ЗАДАНИЕ — Замените «cost per click» на «price per click» в строках от начала записей до строки с «How do I optimize my CPC on Amazon?» включительно. Приведите только эти строки, остальное в них не меняйте.

Записи из набора данных
____________________
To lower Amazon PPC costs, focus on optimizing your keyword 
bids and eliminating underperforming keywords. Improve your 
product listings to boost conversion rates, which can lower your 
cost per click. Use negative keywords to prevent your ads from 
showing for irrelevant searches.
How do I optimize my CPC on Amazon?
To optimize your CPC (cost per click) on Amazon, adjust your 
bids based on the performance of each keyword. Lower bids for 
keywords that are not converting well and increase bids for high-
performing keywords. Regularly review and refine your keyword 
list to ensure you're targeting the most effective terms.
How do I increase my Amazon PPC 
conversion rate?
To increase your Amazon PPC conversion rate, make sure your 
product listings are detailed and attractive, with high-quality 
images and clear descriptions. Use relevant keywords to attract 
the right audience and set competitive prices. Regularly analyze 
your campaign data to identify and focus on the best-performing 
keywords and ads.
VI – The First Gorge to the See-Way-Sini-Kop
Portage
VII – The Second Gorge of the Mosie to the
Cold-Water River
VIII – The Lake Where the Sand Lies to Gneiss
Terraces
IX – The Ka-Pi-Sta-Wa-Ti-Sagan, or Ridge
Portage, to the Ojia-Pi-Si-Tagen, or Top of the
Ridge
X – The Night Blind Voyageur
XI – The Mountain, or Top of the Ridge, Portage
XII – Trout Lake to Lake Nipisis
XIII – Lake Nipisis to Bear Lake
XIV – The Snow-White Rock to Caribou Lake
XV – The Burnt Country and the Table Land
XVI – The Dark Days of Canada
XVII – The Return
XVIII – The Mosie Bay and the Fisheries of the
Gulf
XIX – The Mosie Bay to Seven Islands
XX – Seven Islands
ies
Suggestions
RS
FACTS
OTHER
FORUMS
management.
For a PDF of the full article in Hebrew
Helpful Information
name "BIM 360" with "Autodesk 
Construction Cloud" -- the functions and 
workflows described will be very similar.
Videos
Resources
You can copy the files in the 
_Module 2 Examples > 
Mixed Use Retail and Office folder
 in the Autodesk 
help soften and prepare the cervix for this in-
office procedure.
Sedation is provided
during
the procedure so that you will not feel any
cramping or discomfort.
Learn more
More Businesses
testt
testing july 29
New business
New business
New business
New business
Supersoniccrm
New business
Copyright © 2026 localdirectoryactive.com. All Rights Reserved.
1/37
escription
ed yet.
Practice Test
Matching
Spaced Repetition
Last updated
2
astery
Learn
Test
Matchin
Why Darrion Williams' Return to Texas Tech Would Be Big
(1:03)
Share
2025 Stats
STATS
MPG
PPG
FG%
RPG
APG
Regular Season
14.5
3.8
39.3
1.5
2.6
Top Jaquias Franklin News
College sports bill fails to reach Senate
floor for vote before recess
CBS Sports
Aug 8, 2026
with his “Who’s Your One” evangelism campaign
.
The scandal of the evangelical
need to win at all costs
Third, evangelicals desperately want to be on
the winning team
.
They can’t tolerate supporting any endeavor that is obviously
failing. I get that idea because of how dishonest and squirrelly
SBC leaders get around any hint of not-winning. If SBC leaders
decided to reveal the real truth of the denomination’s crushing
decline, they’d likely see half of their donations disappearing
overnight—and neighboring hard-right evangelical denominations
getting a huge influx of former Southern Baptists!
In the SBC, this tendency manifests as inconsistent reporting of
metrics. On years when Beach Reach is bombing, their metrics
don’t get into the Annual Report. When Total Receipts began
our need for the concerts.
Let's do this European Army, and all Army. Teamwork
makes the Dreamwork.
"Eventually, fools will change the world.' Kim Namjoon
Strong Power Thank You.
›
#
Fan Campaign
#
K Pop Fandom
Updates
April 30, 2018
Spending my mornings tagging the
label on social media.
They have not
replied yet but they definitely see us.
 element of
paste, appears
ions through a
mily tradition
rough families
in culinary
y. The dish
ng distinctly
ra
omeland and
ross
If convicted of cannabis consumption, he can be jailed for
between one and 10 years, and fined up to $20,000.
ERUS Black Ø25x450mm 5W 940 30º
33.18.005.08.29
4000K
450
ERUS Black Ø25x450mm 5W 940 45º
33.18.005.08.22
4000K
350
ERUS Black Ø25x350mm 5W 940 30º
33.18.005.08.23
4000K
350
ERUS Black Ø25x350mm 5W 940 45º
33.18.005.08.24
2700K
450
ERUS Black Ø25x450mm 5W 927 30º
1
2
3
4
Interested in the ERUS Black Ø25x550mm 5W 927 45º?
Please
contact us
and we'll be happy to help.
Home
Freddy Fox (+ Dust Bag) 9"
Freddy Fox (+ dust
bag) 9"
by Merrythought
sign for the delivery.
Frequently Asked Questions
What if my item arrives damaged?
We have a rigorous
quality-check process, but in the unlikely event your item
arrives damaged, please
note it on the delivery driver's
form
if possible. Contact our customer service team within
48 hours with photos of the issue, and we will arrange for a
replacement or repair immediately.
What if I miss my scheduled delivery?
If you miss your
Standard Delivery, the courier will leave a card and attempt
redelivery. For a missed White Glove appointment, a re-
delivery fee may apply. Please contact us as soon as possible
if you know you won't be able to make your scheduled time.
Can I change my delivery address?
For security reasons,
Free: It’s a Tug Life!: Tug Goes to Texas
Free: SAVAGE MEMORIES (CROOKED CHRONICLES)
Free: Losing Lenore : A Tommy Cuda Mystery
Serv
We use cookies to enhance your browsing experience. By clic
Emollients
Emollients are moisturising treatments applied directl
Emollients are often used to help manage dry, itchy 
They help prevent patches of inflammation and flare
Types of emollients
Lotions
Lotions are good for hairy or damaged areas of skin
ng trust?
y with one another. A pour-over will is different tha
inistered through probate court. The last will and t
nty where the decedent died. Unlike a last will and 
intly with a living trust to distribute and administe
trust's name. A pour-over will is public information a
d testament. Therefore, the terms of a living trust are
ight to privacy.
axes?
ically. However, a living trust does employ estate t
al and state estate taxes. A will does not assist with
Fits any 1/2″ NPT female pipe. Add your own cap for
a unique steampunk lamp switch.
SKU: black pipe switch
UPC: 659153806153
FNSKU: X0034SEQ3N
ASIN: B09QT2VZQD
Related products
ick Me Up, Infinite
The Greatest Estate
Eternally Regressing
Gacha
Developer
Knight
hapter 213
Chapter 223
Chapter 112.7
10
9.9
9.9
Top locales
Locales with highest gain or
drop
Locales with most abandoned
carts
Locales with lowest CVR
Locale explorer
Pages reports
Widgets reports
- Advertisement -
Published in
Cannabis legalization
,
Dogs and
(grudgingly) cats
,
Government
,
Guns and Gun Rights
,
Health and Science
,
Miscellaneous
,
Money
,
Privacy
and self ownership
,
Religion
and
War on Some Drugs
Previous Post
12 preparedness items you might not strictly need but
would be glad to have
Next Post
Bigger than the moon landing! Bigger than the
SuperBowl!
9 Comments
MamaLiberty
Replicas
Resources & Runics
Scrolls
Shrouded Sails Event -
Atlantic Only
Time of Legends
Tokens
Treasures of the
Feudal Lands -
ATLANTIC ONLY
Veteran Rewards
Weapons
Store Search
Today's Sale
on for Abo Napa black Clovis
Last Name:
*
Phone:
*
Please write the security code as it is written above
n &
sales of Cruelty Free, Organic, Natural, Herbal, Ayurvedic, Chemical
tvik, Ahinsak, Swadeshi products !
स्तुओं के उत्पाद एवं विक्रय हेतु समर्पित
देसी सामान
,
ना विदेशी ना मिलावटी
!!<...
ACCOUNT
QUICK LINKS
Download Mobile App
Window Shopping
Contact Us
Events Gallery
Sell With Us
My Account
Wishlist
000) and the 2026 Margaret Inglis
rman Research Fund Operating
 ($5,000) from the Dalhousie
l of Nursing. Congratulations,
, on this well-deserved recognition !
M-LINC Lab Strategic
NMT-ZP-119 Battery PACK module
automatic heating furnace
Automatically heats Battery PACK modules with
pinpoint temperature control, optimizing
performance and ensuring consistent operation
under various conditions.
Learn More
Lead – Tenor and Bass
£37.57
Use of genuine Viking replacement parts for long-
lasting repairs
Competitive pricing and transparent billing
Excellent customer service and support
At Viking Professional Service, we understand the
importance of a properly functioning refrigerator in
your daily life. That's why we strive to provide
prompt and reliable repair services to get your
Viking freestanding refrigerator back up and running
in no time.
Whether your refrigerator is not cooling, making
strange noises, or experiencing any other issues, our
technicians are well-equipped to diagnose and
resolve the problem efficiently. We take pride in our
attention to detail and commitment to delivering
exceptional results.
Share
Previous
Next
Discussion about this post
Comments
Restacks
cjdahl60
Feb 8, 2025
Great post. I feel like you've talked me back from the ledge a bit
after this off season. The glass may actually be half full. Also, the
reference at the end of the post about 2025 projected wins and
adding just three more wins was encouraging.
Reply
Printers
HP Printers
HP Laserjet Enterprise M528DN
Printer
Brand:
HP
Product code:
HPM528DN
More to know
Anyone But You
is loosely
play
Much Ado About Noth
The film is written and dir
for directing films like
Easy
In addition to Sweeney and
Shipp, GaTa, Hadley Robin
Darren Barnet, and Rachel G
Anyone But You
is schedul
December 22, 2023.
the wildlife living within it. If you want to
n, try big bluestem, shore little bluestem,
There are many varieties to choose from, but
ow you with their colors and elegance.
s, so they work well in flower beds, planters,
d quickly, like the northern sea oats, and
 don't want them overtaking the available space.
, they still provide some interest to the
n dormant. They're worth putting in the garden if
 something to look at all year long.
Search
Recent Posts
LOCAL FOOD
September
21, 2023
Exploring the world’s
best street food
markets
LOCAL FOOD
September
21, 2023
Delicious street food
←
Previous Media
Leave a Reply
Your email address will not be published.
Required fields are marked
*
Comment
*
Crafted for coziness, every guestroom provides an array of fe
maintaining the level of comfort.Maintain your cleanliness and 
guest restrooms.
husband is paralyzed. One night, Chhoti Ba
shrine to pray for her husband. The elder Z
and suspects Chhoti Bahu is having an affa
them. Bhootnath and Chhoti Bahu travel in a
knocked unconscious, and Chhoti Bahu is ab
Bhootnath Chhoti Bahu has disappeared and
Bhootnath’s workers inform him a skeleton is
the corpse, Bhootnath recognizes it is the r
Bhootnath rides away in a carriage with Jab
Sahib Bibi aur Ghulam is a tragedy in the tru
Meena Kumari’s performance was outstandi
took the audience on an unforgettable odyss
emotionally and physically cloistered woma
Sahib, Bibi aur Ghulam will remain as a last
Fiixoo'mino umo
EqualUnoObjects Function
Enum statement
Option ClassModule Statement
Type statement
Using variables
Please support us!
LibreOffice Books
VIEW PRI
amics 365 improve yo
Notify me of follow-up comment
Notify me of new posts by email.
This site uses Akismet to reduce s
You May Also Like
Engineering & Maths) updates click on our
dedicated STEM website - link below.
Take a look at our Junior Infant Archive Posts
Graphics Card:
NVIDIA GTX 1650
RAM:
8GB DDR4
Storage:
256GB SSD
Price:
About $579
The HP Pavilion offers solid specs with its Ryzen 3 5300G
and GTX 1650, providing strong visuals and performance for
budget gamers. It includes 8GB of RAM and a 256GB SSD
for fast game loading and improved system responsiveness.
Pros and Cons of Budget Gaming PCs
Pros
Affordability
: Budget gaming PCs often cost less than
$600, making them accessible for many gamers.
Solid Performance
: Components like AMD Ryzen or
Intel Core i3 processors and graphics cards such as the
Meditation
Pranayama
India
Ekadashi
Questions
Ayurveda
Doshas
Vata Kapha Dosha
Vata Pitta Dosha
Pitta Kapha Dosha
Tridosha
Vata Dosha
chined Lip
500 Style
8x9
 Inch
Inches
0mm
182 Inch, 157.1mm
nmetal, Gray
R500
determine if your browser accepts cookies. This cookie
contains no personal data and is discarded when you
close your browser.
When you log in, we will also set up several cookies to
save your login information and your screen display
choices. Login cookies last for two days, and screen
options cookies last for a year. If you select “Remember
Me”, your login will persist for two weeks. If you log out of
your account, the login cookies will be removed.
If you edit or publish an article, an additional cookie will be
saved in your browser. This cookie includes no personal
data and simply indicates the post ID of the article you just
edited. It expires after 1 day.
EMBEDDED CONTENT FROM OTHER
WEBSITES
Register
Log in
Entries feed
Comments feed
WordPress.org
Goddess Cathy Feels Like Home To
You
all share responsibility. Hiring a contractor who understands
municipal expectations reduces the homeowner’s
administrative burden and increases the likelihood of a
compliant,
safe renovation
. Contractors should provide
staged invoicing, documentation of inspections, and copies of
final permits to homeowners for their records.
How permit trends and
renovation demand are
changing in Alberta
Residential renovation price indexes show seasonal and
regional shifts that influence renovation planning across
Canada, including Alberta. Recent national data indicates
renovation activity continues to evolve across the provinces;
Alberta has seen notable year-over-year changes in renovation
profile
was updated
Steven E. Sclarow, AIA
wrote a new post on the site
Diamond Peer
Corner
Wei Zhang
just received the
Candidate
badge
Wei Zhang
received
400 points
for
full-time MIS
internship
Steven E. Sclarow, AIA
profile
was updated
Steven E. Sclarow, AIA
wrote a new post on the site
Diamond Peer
____________________
РЕЗУЛЬТАТ —
To lower Amazon PPC costs, focus on optimizing your keyword 
bids and eliminating underperforming keywords. Improve your 
product listings to boost conversion rates, which can lower your 
price per click. Use negative keywords to prevent your ads from 
showing for irrelevant searches.
How do I optimize my CPC on Amazon?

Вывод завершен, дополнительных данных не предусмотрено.